Wednesday 25 January 2017

St Dwynwen's day


Today is St Dwynwen's Day. The Welsh saint's day that corresponds to St Valentine. Her love story is not very happy and she ended up as a nun, but now her day is celebrated as a chance for romance, so all sort of things can happen in the course of time.

As you know, I have a bit of trouble with romance - writing wise, I mean. As I write romantic suspense, there is a bit of a question mark in some people's minds about the 'romance' bit. I'm hoping that branching out into what is closer to rom/com will be a help, but otherwise, that's me, I'm afraid.

I've just finished writing a Christmas romantic suspense novella which, if my publisher likes it, I hope will be out for next Christmas. And I happen to think it's very romantic. Well, I've stranded them in the Brecon Beacons in a snow storm. (and the Brecon Beacons is where St Dwynwen was born, so maybe that counts for something - don't ask me what!)  Unfortunately there is a kidnapping and a couple of dead bodies in the mix as well, so only romantic in parts. I really enjoyed writing it, so fingers crossed it will see the (published) light of day.

In the meantime - have a happy St Dwynwen's Day.

Visit Wales has a few suggestions of how to celebrate - some of them require a bit of pre-organisation, so maybe something for next year's forward plan? Have a look HERE

   

Wednesday 18 January 2017

Back in Time

The Golden Age of Crime Writing is currently having a moment, as you may have noticed. Which has led to the reissue of a number of classics and lost treasures. And also means I have to exercise extreme restraint around the bookshop of the British Library, who are responsible for a number of the latter, if I don't want to end up spending a fortune.The covers alone are to die for.

Always looking for a good read, I was delighted to find a row of new issues of Josephine Tey's crime novels in my local library, and picked up The Man in The Queue which I first read years ago. I enjoyed it just as much, but there was one thing I noticed, which I think I have mentioned before in a post.

The classic novels often have an elastic sense of time.

In this one, the hero, Inspector Grant, spends a day sleuthing. He travels to Nottingham and is on the train at 10 am, (mentioned in the text) traces some witnesses, interrogates them, finds and has lunch with a local solicitor, does some more investigation, has coffee at the station while killing time before his train, making conversation with a waitress who is also serving other customers, arrives in London for what is described as a leisurely early dinner and is back on the street, in daylight (in March)  while late afternoon crowds and early evening revellers are mingling on the pavement, in time to spot a suspect in the crowd and give chase. All this bracketed by the two train journeys, which must have been by steam in 1929, and which take nearly two hours on today's trains. Somehow, I have my doubts about all that.

PROVIDED INFORMATION »
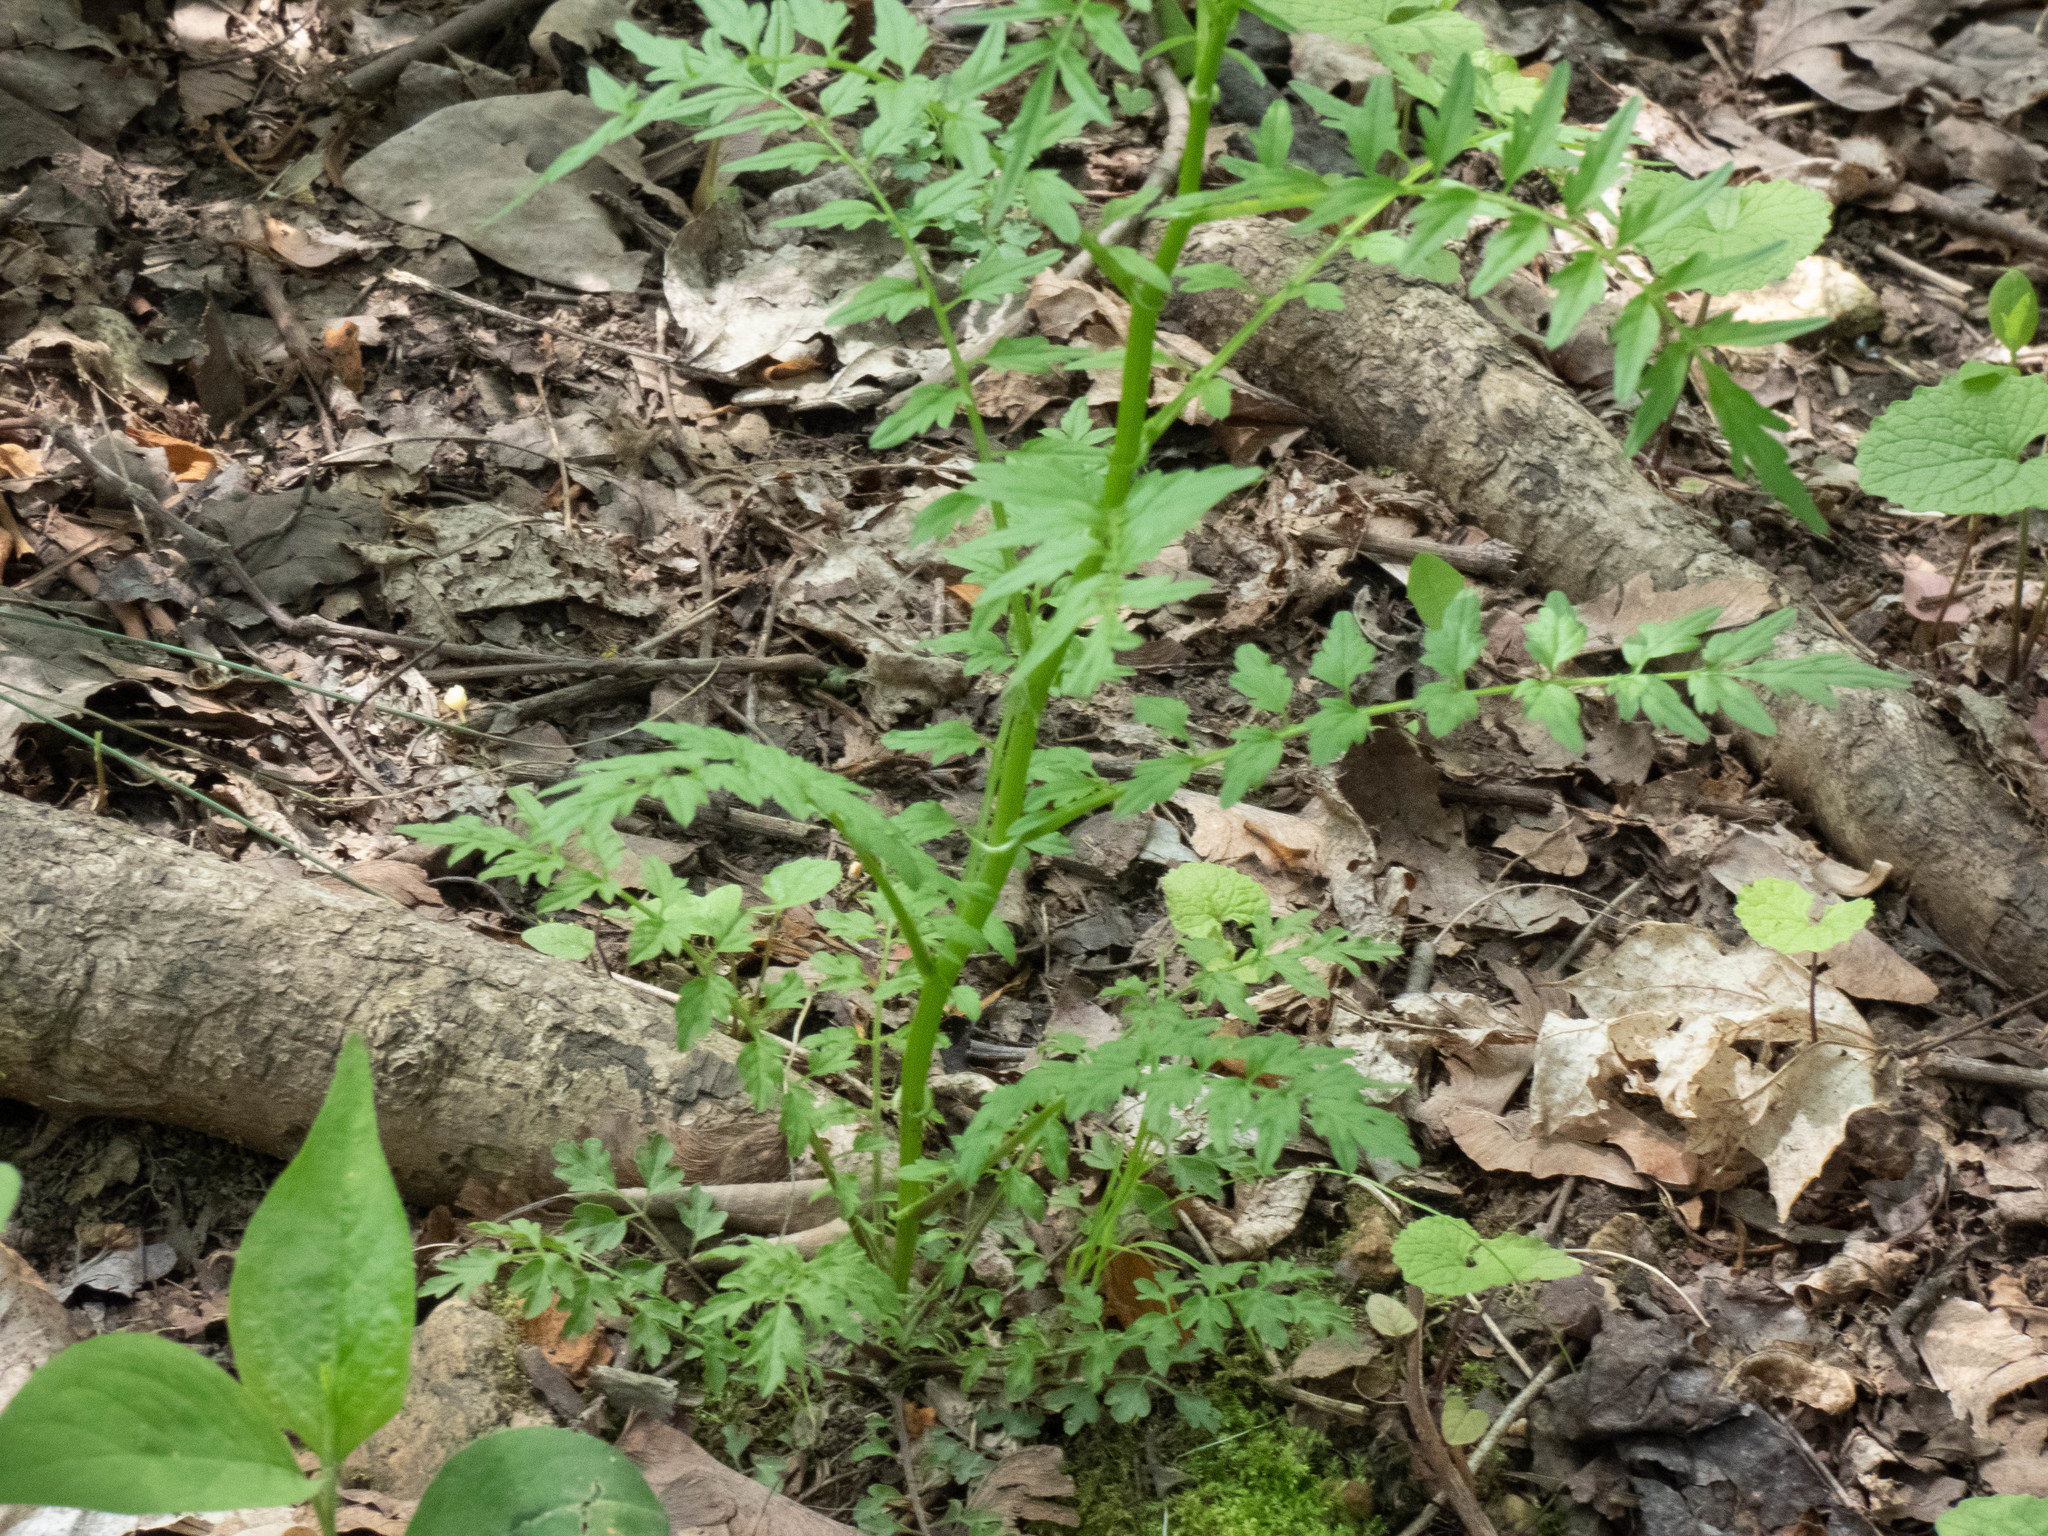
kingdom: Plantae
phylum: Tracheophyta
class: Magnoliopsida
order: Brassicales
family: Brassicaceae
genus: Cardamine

INSTRUCTIONS FOR THE TASK » In the blog text, transcribe the passage that begins with the words "Visit Wales has" and ends after the words "to die for.". Copy it exactly as it appears.

EXERCISE RESPONSE »
Visit Wales has a few suggestions of how to celebrate - some of them require a bit of pre-organisation, so maybe something for next year's forward plan? Have a look HERE

   

Wednesday 18 January 2017

Back in Time

The Golden Age of Crime Writing is currently having a moment, as you may have noticed. Which has led to the reissue of a number of classics and lost treasures. And also means I have to exercise extreme restraint around the bookshop of the British Library, who are responsible for a number of the latter, if I don't want to end up spending a fortune.The covers alone are to die for.